Валентина пристально вгляделась в спящую королеву. Она постарела за этот год и выглядела неважно. Леди Бурк всем сердцем любила Елизавету Тюдор; она решила, что, даже если это и не понравится ее мужу, она останется с королевой на все зимние месяцы. Ни в передней комнате, ни здесь Валентина не увидела новых лиц, за исключением одного — молодой девушки, про которую она подумала, что это новая фрейлина. Королева в свои годы не любила перемен.

Джоанна Эдварде сумела ласково разбудить королеву. Когда темно-серые глаза Елизаветы стали видеть стоявших перед ней людей, леди Скруп прошептала Валентине:

— Последние недели она мучается бессонницей, поэтому мы даем ей отоспаться.

— Кто здесь? — прищурившись, спросила королева. Леди Хауард ответила:

— Это Валентина Сен-Мишель, дорогая кузина, она вернулась домой, в Англию, и приехала ко двору рассказать вам ° своих приключениях, как и обещала.

— Валентина! Подойдите сюда, дитя мое, — позвала ее Елизавета Тюдор. — В этой комнате плохое освещение, а мое зрение уже не такое, как было когда-то.

Валентина сделала шаг вперед и изящно преклонила колени перед королевой, ее темно-красные бархатные юбки стали колоколом вокруг нее.

— Дорогая мадам, я так рада снова увидеть вас, — пылко сказала она.

Лицо королевы смягчилось, потому что она знала, что слова эти идут от сердца, а не являются хитрой лестью с целью угодить ей.

— Сделали ли вы выбор между вашими двумя поклонниками, дитя мое? — спросила королева.

— Я приехала домой на Рождество, дорогая мадам, и в первый день января вышла замуж за моего кузена, лорда Бурка. Он приехал ко двору вместе со мной увидеть вас, ваше величество. Мы выехали из Перрок-Ройяла через три дня после нашей свадьбы и только вчера прибыли в Лондон. Надеемся, что вы благословите наш брак, дорогая мадам, — сказала Валентина.

— Итак, — сказала королева, — вы вышли замуж за сына этой женщины, не так ли? Отлично! Если это то, что подсказывало вам ваше сердце, значит, именно так вы и должны были поступить. Сейчас я стара, Валентина, и я очень хорошо знаю, от чего я отказалась, чтобы стать королевой этой прекрасной страны. Я отказалась от всего того, что у этой женщины есть в избытке: любовь, замужество, дети и внуки.

— Но вы бы не согласились на другое, мадам, — сказал граф Линмут, выступая из тени и целуя руку Елизаветы. — Признайтесь, мадам, что это так!

— Робин Саутвуд! Вы тоже пришли повидать меня? Что это за заговор? — спросила королева.

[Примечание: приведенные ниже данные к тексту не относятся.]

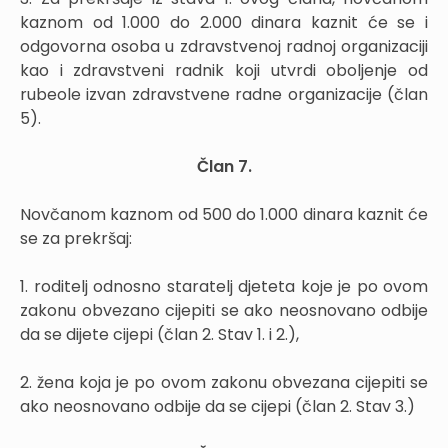
kaznom od 1.000 do 2.000 dinara kaznit će se i
odgovorna osoba u zdravstvenoj radnoj organizaciji
kao i zdravstveni radnik koji utvrdi oboljenje od
rubeole izvan zdravstvene radne organizacije (član
5).
Član 7.
Novčanom kaznom od 500 do 1.000 dinara kaznit će
se za prekršaj:
1. roditelj odnosno staratelj djeteta koje je po ovom
zakonu obvezano cijepiti se ako neosnovano odbije
da se dijete cijepi (član 2. Stav 1. i 2.),
2. žena koja je po ovom zakonu obvezana cijepiti se
ako neosnovano odbije da se cijepi (član 2. Stav 3.)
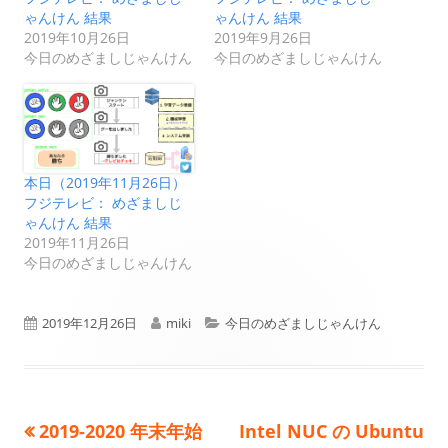
ゃんけん 結果
ゃんけん 結果
2019年10月26日
2019年9月26日
今日のめざましじゃんけん
今日のめざましじゃんけん
本日（2019年11月26日）
フジテレビ： めざましじ
ゃんけん 結果
2019年11月26日
今日のめざましじゃんけん
公
作
カ
2019年12月26日
miki
今日のめざましじゃんけん
開
成
テ
日
者
ゴ
前
次
2019-2020 年末年始
Intel NUC の Ubuntu
投
リ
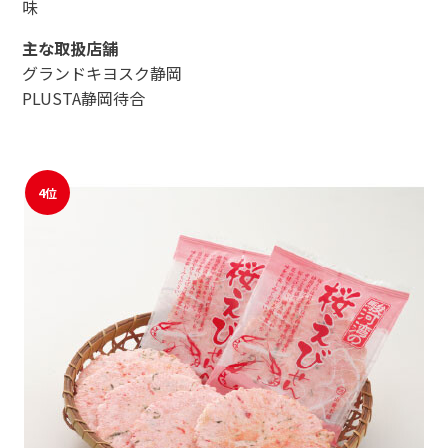
味
主な取扱店舗
グランドキヨスク静岡
PLUSTA静岡待合
4位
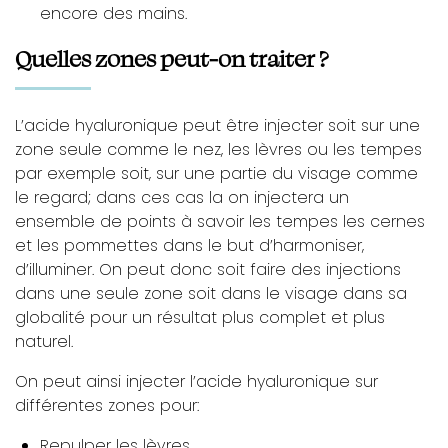
encore des mains.
Quelles zones peut-on traiter ?
L’acide hyaluronique peut être injecter soit sur une
zone seule comme le nez, les lèvres ou les tempes
par exemple soit, sur une partie du visage comme
le regard; dans ces cas la on injectera un
ensemble de points à savoir les tempes les cernes
et les pommettes dans le but d’harmoniser,
d’illuminer. On peut donc soit faire des injections
dans une seule zone soit dans le visage dans sa
globalité pour un résultat plus complet et plus
naturel.
On peut ainsi injecter l’acide hyaluronique sur
différentes zones pour:
Repulper les lèvres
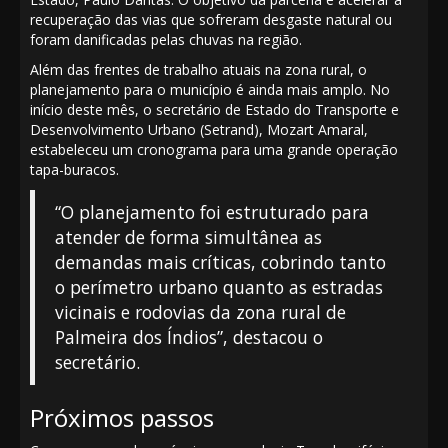
recuperação das vias que sofreram desgaste natural ou
foram danificadas pelas chuvas na região.
Além das frentes de trabalho atuais na zona rural, o
planejamento para o município é ainda mais amplo. No
início deste mês, o secretário de Estado do Transporte e
Desenvolvimento Urbano (Setrand), Mozart Amaral,
estabeleceu um cronograma para uma grande operação
tapa-buracos.
“O planejamento foi estruturado para
atender de forma simultânea as
demandas mais críticas, cobrindo tanto
o perímetro urbano quanto as estradas
vicinais e rodovias da zona rural de
Palmeira dos Índios”, destacou o
secretário.
Próximos passos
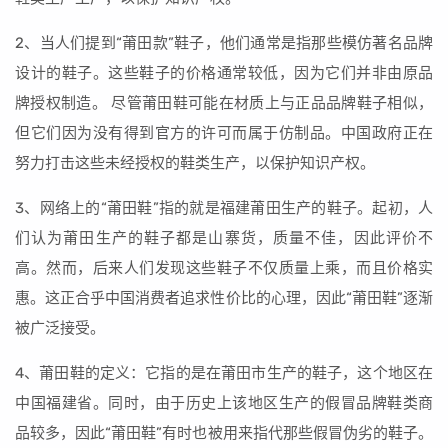
2、当人们提到“莆田款”鞋子，他们通常是指那些模仿著名品牌
设计的鞋子。这些鞋子的价格通常较低，因为它们并非由原品
牌授权制造。 尽管莆田鞋可能在材质上与正品品牌鞋子相似，
但它们因为没有得到官方的许可而属于仿制品。中国政府正在
努力打击这些未经授权的鞋类生产，以保护知识产权。
3、网络上的“莆田鞋”指的就是福建莆田生产的鞋子。起初，人
们认为莆田生产的鞋子都是山寨货，质量不佳，因此评价不
高。然而，后来人们发现这些鞋子不仅质量上乘，而且价格实
惠。这正合乎中国消费者追求性价比的心理，因此“莆田鞋”逐渐
被广泛接受。
4、莆田鞋的定义：它指的是在莆田市生产的鞋子，这个地区在
中国福建省。同时，由于历史上该地区生产的假冒品牌鞋类商
品较多，因此“莆田鞋”有时也被用来指代那些假冒伪劣的鞋子。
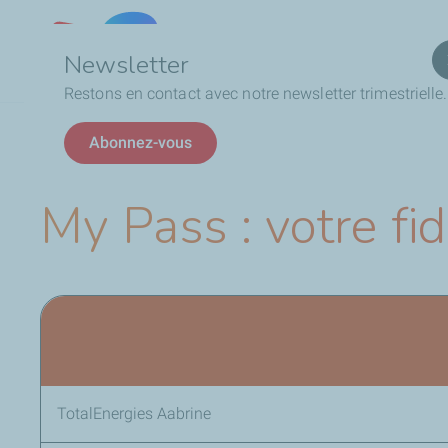
Qui
Lebanon
Newsletter
Restons en contact avec notre newsletter trimestrielle.
Fil
My Pass : votre fidélité récompensée, tous les jours !
Abonnez-vous
d'Ariane
My Pass : votre fid
TotalEnergies Aabrine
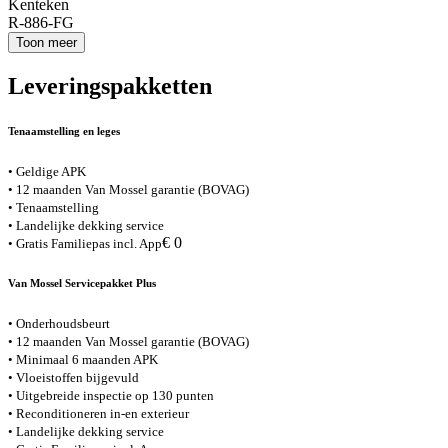
Kenteken
R-886-FG
Toon meer
Leveringspakketten
Tenaamstelling en leges
• Geldige APK
• 12 maanden Van Mossel garantie (BOVAG)
• Tenaamstelling
• Landelijke dekking service
€ 0
• Gratis Familiepas incl. App
Van Mossel Servicepakket Plus
• Onderhoudsbeurt
• 12 maanden Van Mossel garantie (BOVAG)
• Minimaal 6 maanden APK
• Vloeistoffen bijgevuld
• Uitgebreide inspectie op 130 punten
• Reconditioneren in-en exterieur
• Landelijke dekking service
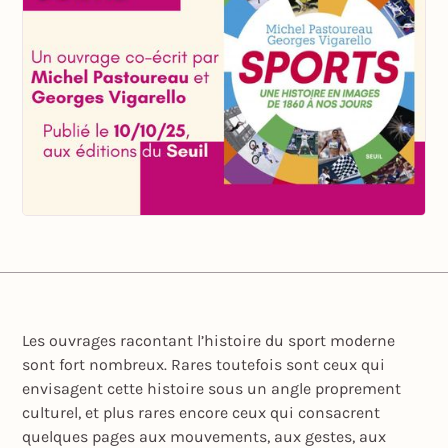
Les ouvrages racontant l’histoire du sport moderne
sont fort nombreux. Rares toutefois sont ceux qui
envisagent cette histoire sous un angle proprement
culturel, et plus rares encore ceux qui consacrent
quelques pages aux mouvements, aux gestes, aux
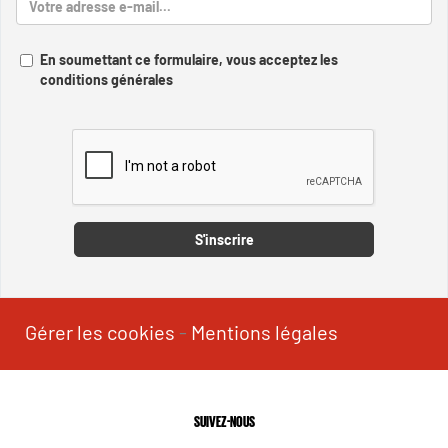
En soumettant ce formulaire, vous acceptez les
conditions générales
Captcha
S'inscrire
Gérer les cookies
-
Mentions légales
SUIVEZ-NOUS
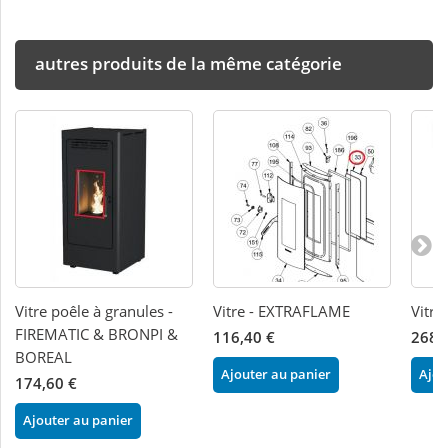
autres produits de la même catégorie
Vitre poêle à granules -
Vitre - EXTRAFLAME
Vitr
FIREMATIC & BRONPI &
116,40 €
268,
BOREAL
Ajouter au panier
Ajou
174,60 €
Ajouter au panier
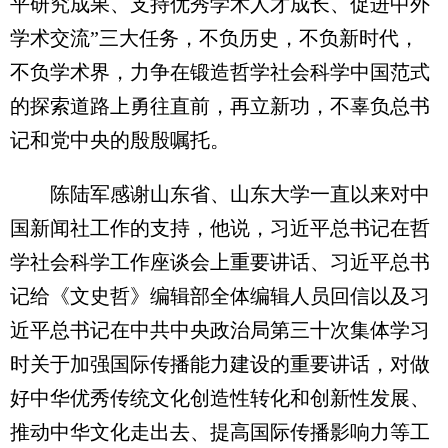
平研究成果、支持优秀学术人才成长、促进中外
学术交流”三大任务，不负历史，不负新时代，
不负学术界，力争在锻造哲学社会科学中国范式
的探索道路上勇往直前，再立新功，不辜负总书
记和党中央的殷殷嘱托。
陈陆军感谢山东省、山东大学一直以来对中
国新闻社工作的支持，他说，习近平总书记在哲
学社会科学工作座谈会上重要讲话、习近平总书
记给《文史哲》编辑部全体编辑人员回信以及习
近平总书记在中共中央政治局第三十次集体学习
时关于加强国际传播能力建设的重要讲话，对做
好中华优秀传统文化创造性转化和创新性发展、
推动中华文化走出去、提高国际传播影响力等工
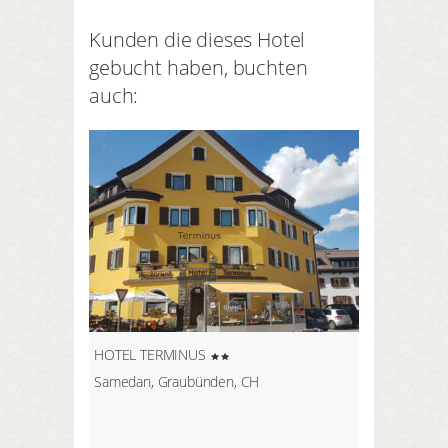
Kunden die dieses Hotel
gebucht haben, buchten
auch:
HOTEL TERMINUS
Samedan, Graubünden, CH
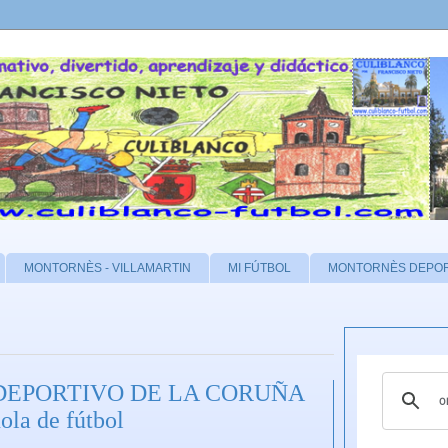
MONTORNÈS - VILLAMARTIN
MI FÚTBOL
MONTORNÈS DEPO
del DEPORTIVO DE LA CORUÑA
ola de fútbol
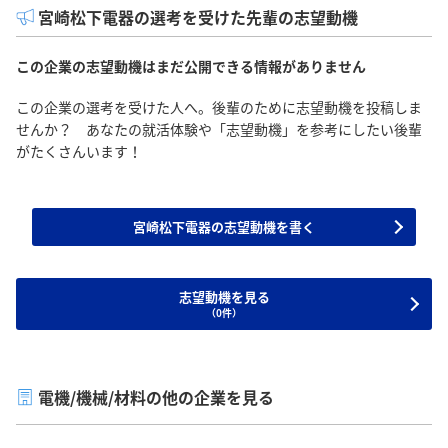
宮崎松下電器の選考を受けた先輩の志望動機
この企業の志望動機はまだ公開できる情報がありません
この企業の選考を受けた人へ。後輩のために志望動機を投稿しま
せんか？ あなたの就活体験や「志望動機」を参考にしたい後輩
がたくさんいます！
宮崎松下電器の志望動機を書く
志望動機を見る
（0件）
電機/機械/材料の他の企業を見る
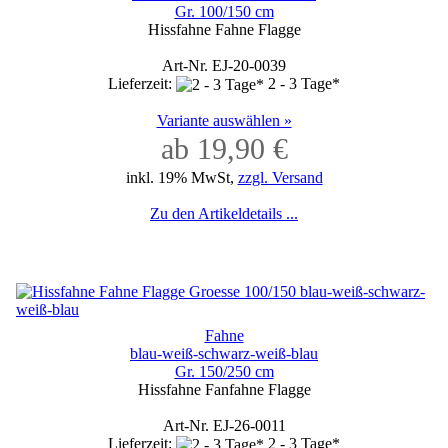
Gr. 100/150 cm
Hissfahne Fahne Flagge
Art-Nr. EJ-20-0039
Lieferzeit:
2 - 3 Tage*
Variante auswählen »
ab 19,90 €
inkl. 19% MwSt,
zzgl. Versand
Zu den Artikeldetails ...
Fahne
blau-weiß-schwarz-weiß-blau
Gr. 150/250 cm
Hissfahne Fanfahne Flagge
Art-Nr. EJ-26-0011
Lieferzeit:
2 - 3 Tage*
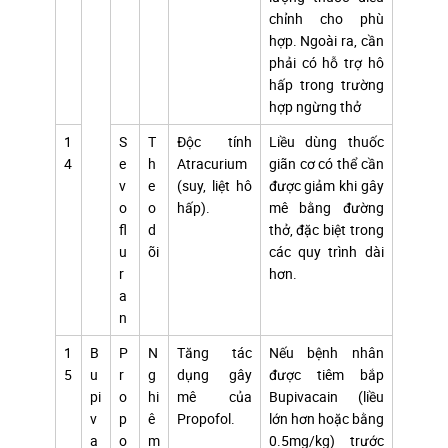
chỉnh cho phù
hợp. Ngoài ra, cần
phải có hỗ trợ hô
hấp trong trường
hợp ngừng thở
1
S
T
Độc tính
Liều dùng thuốc
4
e
h
Atracurium
giãn cơ có thể cần
v
e
(suy, liệt hô
được giảm khi gây
o
o
hấp).
mê bằng đường
fl
d
thở, đặc biệt trong
u
õi
các quy trình dài
r
hơn.
a
n
1
B
P
N
Tăng tác
Nếu bệnh nhân
5
u
r
g
dụng gây
được tiêm bắp
pi
o
hi
mê của
Bupivacain (liều
v
p
ê
Propofol.
lớn hơn hoặc bằng
a
o
m
0.5mg/kg) trước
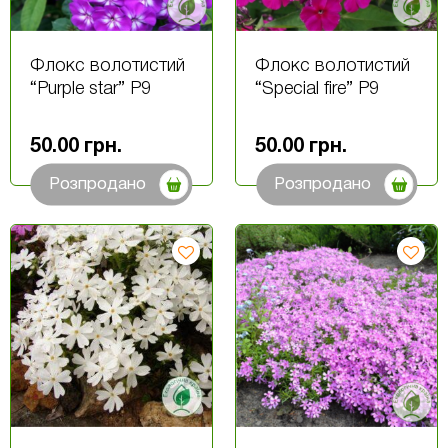
Флокс волотистий
Флокс волотистий
“Purple star” Р9
“Special fire” Р9
50.00
грн.
50.00
грн.
Розпродано
Розпродано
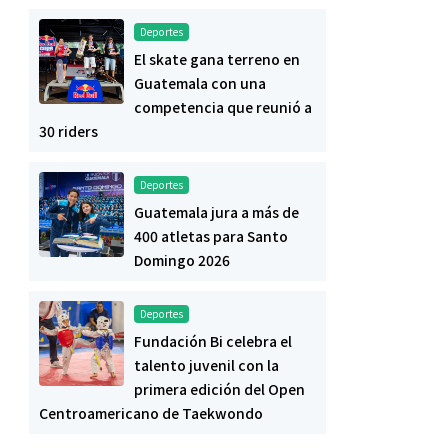
Deportes
El skate gana terreno en
Guatemala con una
competencia que reunió a
30 riders
Deportes
Guatemala jura a más de
400 atletas para Santo
Domingo 2026
Deportes
Fundación Bi celebra el
talento juvenil con la
primera edición del Open
Centroamericano de Taekwondo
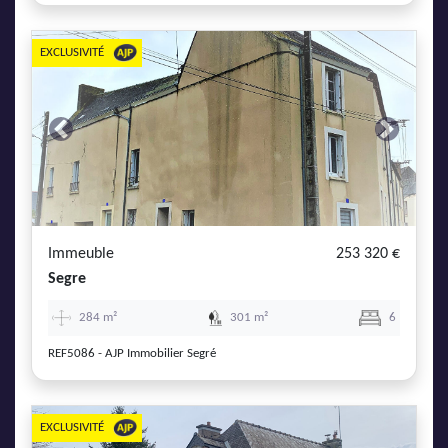
EXCLUSIVITÉ
Previous
Next
Immeuble
253 320 €
Segre
284 m²
301 m²
6
REF5086 - AJP Immobilier Segré
EXCLUSIVITÉ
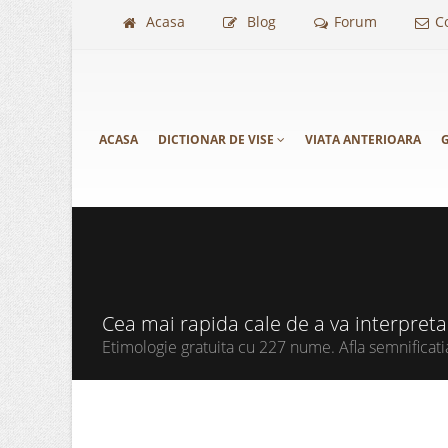
Acasa
Blog
Forum
C
ACASA
DICTIONAR DE VISE
VIATA ANTERIOARA
G
Cea mai rapida cale de a va interpret
Etimologie gratuita cu 227 nume. Afla semnificati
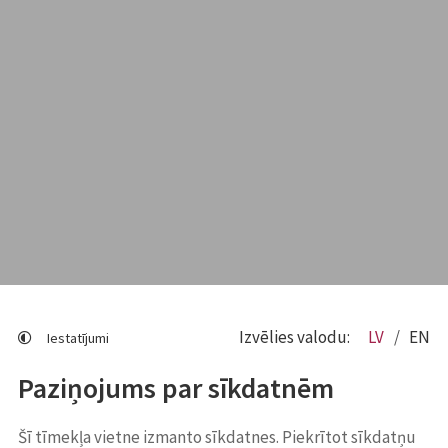
Izvēlies valodu:
LV
EN
Iestatījumi
Paziņojums par sīkdatnēm
Šī tīmekļa vietne izmanto sīkdatnes. Piekrītot sīkdatņu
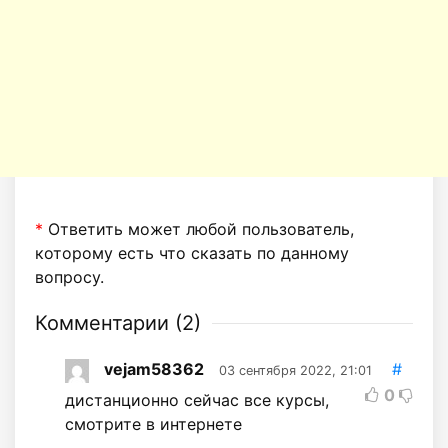
*
Ответить может любой пользователь,
которому есть что сказать по данному
вопросу.
Комментарии (
2
)
vejam58362
#
03 сентября 2022, 21:01
0
дистанционно сейчас все курсы,
смотрите в интернете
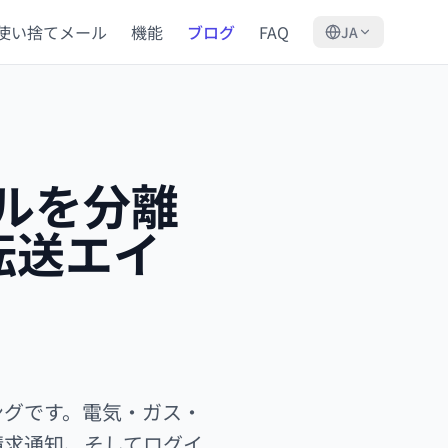
使い捨てメール
機能
ブログ
FAQ
JA
ルを分離
転送エイ
ングです。電気・ガス・
請求通知、そしてログイ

— Это совсем не заговор. — Валентина рассмеялась и поднялась с колен. — Робин и Эйнджел были в Королевском Молверне со своими детьми на Рождество. Мы решили вместе поехать в Лондон. Это было очень приятное путешествие, мадам.

— Хм! — фыркнула королева. Граф стал серьезным.

— Мадам, вы плохо выглядите, — сказал он, не церемонясь. Остальные затаили дыхание, услышав такую дерзость.

— Я чувствую себя плохо, — ответила королева так же откровенно. — Врачи обещают мне еще несколько лет, но они говорят то, что хочу услышать я.

По правде, они знают немного больше, чем остальные смертные. — Она критически осмотрела его, как будто отыскивая в нем какой-то изъян, потом сказала:

— Вы, милорд, изменились немного, как я вижу.

Робин Саутвуд, улыбаясь, ответил:

— У меня есть опасность приобрести брюшко, мадам. Мою жену тревожит моя любовь к хорошей еде и вину, что касается перемен, все мы меняемся. Как вы любезны, что помните мальчика, который когда-то служил вам, хотя этому мальчику в этом году будет сорок. Вот так, мадам, две моих старших дочери замужем, и к следующему Рождеству я, без сомнения, стану дедом.